Travail demandé>
• 1. Condensez sous forme de liste le paragraphe de la source qui commence par « Artiste protéiforme », en gardant ses faits principaux.
• 2. Écrivez la suite de la source, consacrée au roman graphique d'Elene Usdin, en reprenant juste après sa dernière phrase.

Source>
René n’est à sa place nulle part. Ni dans l’appartement qu’il partage seul avec sa mère, femme absente, aux manières froides ; ni avec les autres enfants de son école ; ni dans cette ville canadienne trop grande. Hypersensible, sauvage, il est sujet aux évanouissements durant lesquels il voyage dans des mondes fantasmagoriques. Au cours de l’un d’eux, il part à la recherche de son lapin qui s’est enfui. René bascule alors dans un monde peuplé de créatures aussi terrifiantes que bienveillantes. Sorcière sensuelle et cannibale en souffrance, ogre mangeur de lumière, créatures sans mémoire ou géant au cœur simple, côtoient René, qui lui-même se métamorphose au gré des rencontres. Il devient Renée, fleur, chatte, arbre… Et revisite les mythes fondateurs des Premières Nations, peuples autochtones canadiens. Mais, où s’arrête le rêve ? Et qui rêve, véritablement ? René, petit garçon à la recherche de son lapin ? René, homme au crépuscule de sa vie, à la recherche de ses blessures enfouies ? Ou encore Judith, sa fille, à qui René révélera la terrible histoire de son enfance volée et de sa véritable identité, par l’intermédiaire du rêve ? »
Tel est le pitch extrêmement bien fait des Éditions Sarbacane. Chaque mot y est pesé et donne les grandes lignes du récit sans trop en dévoiler.
Les métamorphoses sont la clé même du récit puisqu’elles permettent à l’enfant en passant d’un état à un autre de franchir des seuils et progresser dans son histoire. Chaque transformation va lui permettre de savoir un peu plus d’où il vient et de découvrir ses ancêtres. Et c’est par le rêve qu’on va apprendre en fait les évènements tragiques et le drame qu’a vécus René.e.
Tableaux d’une narration
Artiste protéiforme, peintre de décors de cinéma, photographe et illustratrice de presse et de livres jeunesse, Elene Usdin signe là son premier roman graphique. Projet initié il y a une vingtaine d’années, elle le ressortira de ses tiroirs en 2017 après avoir trouvé lors d’un voyage à Montréal le fil conducteur du récit : l’épisode dramatique qui a frappé la population amérindienne dans les années 60.

Partie données>
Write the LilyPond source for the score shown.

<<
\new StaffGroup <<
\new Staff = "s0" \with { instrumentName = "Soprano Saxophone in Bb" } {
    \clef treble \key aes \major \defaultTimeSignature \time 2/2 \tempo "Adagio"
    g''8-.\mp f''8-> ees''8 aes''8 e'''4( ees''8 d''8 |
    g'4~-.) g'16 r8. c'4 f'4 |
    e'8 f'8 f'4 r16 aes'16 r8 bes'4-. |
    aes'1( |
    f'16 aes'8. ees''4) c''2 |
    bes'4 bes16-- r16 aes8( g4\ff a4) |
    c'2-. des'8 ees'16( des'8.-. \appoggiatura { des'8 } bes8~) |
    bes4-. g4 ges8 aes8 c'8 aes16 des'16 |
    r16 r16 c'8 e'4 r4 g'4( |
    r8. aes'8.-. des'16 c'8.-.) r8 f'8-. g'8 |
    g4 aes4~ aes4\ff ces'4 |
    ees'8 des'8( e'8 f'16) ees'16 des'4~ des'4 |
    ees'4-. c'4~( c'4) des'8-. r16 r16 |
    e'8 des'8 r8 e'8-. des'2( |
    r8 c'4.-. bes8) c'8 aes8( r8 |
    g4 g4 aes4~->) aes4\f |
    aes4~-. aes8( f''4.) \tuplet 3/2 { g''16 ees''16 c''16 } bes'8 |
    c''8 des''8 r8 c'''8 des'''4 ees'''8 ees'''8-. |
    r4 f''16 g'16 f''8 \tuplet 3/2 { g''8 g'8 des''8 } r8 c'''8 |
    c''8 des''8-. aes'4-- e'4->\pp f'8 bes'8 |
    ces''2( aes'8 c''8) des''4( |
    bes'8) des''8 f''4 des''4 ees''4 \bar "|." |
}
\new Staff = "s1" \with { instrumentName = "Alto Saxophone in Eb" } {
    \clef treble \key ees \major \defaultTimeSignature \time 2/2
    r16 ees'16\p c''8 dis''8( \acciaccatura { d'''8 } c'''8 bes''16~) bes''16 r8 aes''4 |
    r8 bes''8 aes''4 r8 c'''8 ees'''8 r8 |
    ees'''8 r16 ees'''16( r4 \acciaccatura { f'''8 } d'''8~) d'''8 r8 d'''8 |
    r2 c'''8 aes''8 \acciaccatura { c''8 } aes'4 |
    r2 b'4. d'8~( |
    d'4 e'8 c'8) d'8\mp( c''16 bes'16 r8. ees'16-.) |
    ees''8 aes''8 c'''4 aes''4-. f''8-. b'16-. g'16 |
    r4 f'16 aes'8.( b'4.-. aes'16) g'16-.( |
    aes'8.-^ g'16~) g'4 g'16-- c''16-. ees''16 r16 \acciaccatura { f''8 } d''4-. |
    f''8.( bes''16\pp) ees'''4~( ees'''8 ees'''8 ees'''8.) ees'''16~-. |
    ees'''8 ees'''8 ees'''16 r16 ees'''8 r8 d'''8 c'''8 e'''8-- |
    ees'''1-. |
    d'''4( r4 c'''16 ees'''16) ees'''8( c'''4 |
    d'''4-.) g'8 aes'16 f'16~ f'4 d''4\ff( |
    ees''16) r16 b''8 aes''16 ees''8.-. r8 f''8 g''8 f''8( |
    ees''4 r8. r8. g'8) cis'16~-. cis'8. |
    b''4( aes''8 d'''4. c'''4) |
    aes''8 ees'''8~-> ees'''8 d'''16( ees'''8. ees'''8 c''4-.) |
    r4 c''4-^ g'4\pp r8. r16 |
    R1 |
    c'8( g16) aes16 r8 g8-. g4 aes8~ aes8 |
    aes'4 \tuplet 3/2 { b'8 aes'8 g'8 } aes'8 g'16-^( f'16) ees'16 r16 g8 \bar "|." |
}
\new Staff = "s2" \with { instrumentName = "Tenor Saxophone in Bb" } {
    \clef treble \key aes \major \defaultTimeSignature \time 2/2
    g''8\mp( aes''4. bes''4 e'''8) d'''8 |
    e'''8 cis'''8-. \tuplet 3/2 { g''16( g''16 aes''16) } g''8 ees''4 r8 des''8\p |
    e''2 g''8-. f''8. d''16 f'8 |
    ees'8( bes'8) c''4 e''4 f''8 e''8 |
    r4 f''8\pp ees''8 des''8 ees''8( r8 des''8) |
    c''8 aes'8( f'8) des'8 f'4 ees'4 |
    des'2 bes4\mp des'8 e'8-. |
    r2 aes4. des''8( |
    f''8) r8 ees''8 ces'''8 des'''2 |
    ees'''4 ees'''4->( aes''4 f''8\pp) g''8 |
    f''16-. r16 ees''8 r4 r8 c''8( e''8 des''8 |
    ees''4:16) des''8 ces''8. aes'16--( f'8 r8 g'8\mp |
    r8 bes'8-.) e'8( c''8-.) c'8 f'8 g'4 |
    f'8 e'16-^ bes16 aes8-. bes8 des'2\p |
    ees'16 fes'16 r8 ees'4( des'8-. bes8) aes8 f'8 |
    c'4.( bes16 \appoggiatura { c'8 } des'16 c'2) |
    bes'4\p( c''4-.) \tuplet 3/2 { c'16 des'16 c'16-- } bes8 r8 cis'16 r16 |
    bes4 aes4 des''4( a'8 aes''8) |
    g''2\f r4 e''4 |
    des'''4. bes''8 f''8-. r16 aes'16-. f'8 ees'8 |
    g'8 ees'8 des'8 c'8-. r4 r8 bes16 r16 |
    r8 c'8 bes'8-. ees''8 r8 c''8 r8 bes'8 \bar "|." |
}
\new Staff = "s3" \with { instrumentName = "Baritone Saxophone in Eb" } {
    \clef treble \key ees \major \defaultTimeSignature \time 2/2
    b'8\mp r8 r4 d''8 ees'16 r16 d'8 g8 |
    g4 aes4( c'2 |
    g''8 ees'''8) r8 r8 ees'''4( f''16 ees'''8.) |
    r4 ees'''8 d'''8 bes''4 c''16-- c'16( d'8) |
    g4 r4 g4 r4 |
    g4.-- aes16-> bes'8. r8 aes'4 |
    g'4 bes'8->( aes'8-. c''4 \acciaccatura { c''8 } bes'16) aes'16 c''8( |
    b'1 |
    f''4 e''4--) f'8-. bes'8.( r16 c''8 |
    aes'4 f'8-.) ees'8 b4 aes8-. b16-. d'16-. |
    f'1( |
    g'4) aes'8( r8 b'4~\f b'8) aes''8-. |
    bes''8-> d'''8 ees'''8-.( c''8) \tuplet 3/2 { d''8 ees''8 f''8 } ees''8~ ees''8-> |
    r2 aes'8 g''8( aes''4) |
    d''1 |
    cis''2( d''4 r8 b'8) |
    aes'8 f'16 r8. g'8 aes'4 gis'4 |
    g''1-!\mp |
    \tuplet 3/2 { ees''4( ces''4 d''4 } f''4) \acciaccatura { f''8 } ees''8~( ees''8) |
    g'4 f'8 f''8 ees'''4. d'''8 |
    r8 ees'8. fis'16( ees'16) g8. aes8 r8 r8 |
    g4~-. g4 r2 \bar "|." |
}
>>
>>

Réponses par consigne>
• 1.
- Elene Usdin est une artiste protéiforme : peintre de décors de cinéma, photographe, illustratrice de presse et de livres jeunesse.
- Elle signe là son premier roman graphique.
- Le projet a été lancé il y a une vingtaine d'années.
- Elle l'a ressorti de ses tiroirs en 2017, après avoir trouvé lors d'un voyage à Montréal le fil conducteur du récit.
- Ce fil conducteur est l'épisode dramatique qui a frappé la population amérindienne dans les années 60.

• 2.
Cet album est le fruit d’une véritable démarche artistique. Chaque planche est par sa composition même un véritable tableau en soi. Au commencement sont les couleurs, puis elles prennent forme pour nous raconter une histoire, des histoires. Cette utilisation de la couleur va permettre au lecteur de distinguer les différents fils temporels de l’histoire. Le rêve est un véritable feu d’artifice : on en prend plein les yeux ! La réalité ou plutôt le temps présent est décliné en camaïeu de gris. Monochromes bleus et rouges liés aux souvenirs ou flash-backs ponctuent le récit. Mais tout n’est pas si simple. Où et quand s’arrête le rêve ? Les frontières entre rêve, souvenir enfoui, et réalité sont poreuses. Priorité est donnée à l’image. Les dialogues, la voix off n’ont été posés à la main que lors de l’ultime étape, une fois le découpage achevé.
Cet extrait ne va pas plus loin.